Kendaraan Listrik Mengubah Peta Persaingan
Persaingan kedua negara kini memasuki babak baru seiring berkembangnya industri kendaraan listrik.
Indonesia memiliki keunggulan berupa cadangan nikel yang besar, bahan baku utama untuk produksi baterai kendaraan listrik. Pemerintah juga mendorong hilirisasi mineral dan pembangunan ekosistem baterai agar Indonesia tidak hanya menjadi pemasok bahan mentah, tetapi juga pusat produksi kendaraan listrik.
Sementara itu, Thailand bergerak cepat melalui insentif investasi dan kebijakan yang agresif untuk menarik produsen kendaraan listrik global. Sejumlah merek internasional telah menjadikan Thailand sebagai salah satu basis produksi EV di kawasan.
Dengan kata lain, Indonesia unggul pada sisi sumber daya dan potensi rantai pasok baterai, sedangkan Thailand masih lebih matang dalam industri manufaktur dan ekspor.
Investasi Global Semakin Terbagi
Dalam beberapa tahun terakhir, produsen otomotif global tidak lagi memilih satu negara sebagai pusat produksi.
Mereka mulai membagi investasi di berbagai negara sesuai keunggulan masing-masing.

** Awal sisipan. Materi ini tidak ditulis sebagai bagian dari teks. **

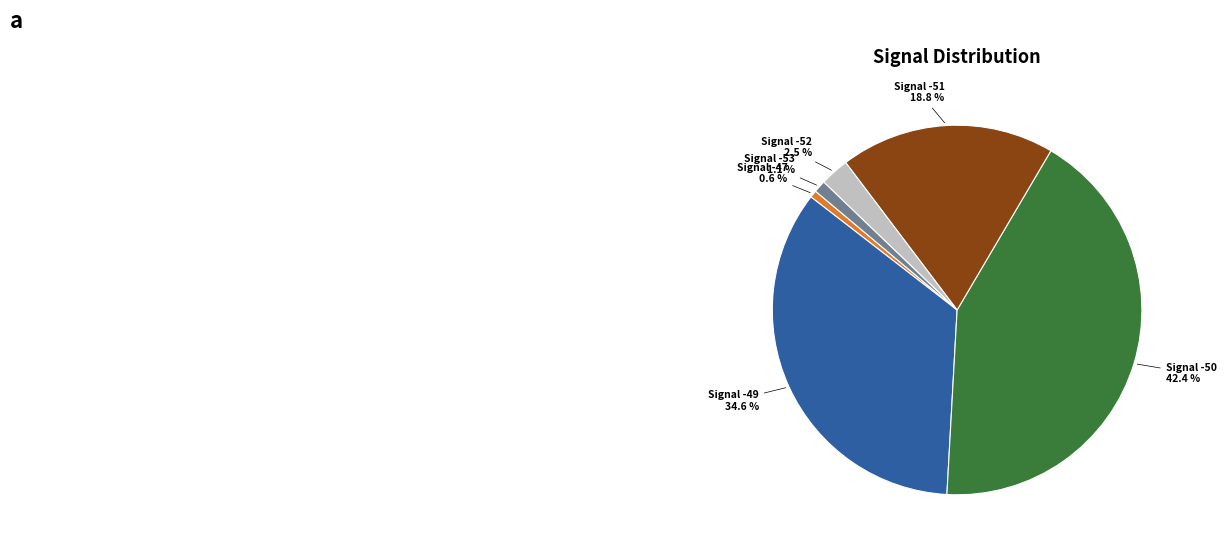

Is there any slice that represents more than half of the pie?

No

Indonesia menarik karena pasar domestiknya besar dan memiliki ekosistem baterai, sedangkan Thailand tetap menjadi pilihan untuk produksi kendaraan yang berorientasi ekspor.

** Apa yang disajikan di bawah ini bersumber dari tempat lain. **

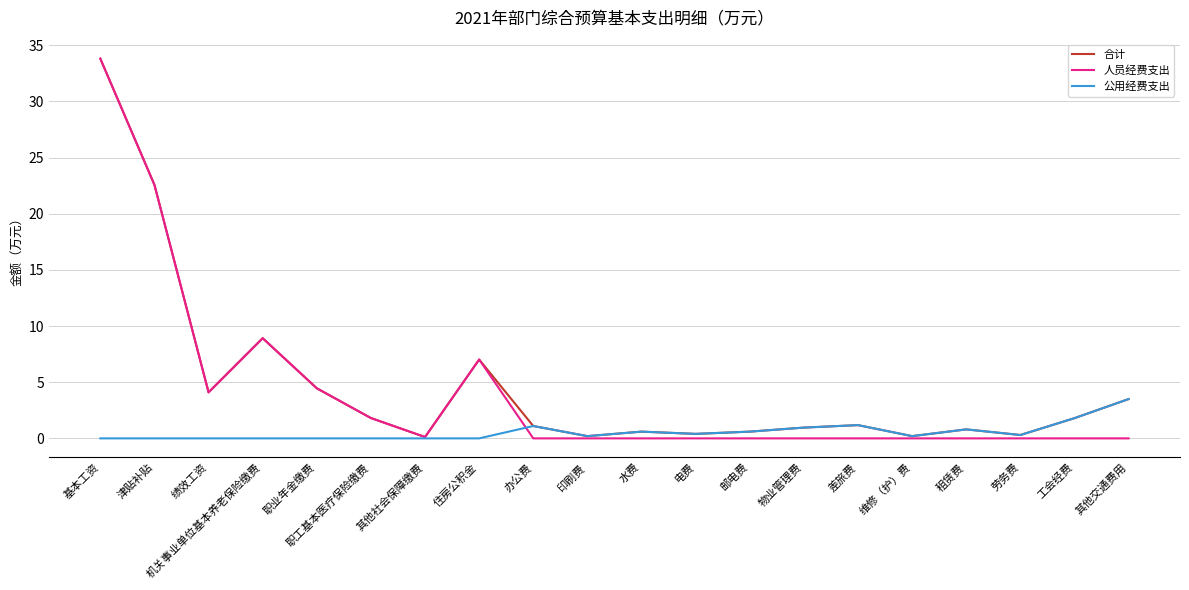

True or false: 合计 has a value of 1.2 at 差旅费.

True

Strategi tersebut membuat kedua negara saling melengkapi sekaligus bersaing dalam menarik investasi baru.

Baca Selenegkapnya
Siapa yang Lebih Unggul?
Jika ukuran yang digunakan adalah ekspor dan kematangan industri manufaktur, Thailand masih berada di depan.

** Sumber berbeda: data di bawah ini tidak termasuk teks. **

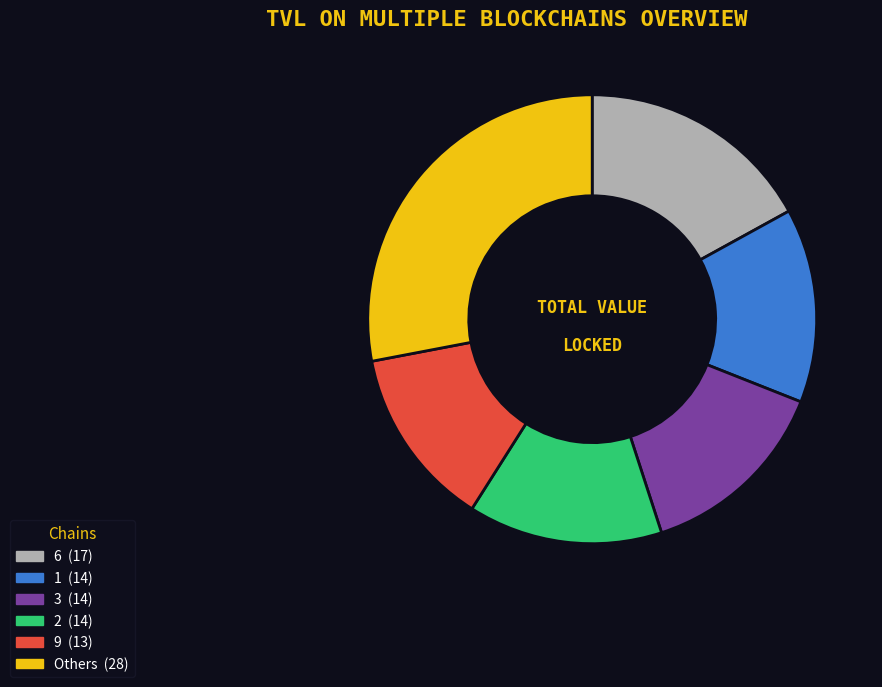

Does any single category account for the majority?

No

Namun, apabila melihat potensi pertumbuhan pasar, investasi baru, dan peluang di era kendaraan listrik, Indonesia memiliki momentum yang sangat kuat untuk mengejar ketertinggalan.
Dengan semakin banyaknya produsen global yang membangun fasilitas produksi di Indonesia, kesenjangan antara kedua negara diperkirakan akan terus menyempit dalam beberapa tahun ke depan.
Persaingan Baru Menentukan Masa Depan Industri ASEAN
Persaingan Indonesia dan Thailand tidak lagi sekadar soal siapa memproduksi mobil lebih banyak. Kini yang diperebutkan adalah posisi sebagai pusat industri otomotif masa depan di Asia Tenggara. Thailand masih memegang keunggulan dalam pengalaman manufaktur dan ekspor, sementara Indonesia menawarkan kombinasi pasar domestik yang besar, sumber daya mineral strategis, dan peluang pengembangan kendaraan listrik.
Bagi produsen global, keduanya bukan lagi pilihan yang saling menggantikan, melainkan bagian dari strategi regional yang saling melengkapi. Namun bagi Indonesia, momentum ini menjadi kesempatan untuk naik kelas dari sekadar pasar otomotif menjadi pusat inovasi, manufaktur, dan ekspor kendaraan di era elektrifikasi. Keberhasilan memanfaatkan peluang tersebut akan sangat bergantung pada konsistensi kebijakan, penguatan industri komponen lokal, serta kesiapan sumber daya manusia menghadapi transformasi industri otomotif.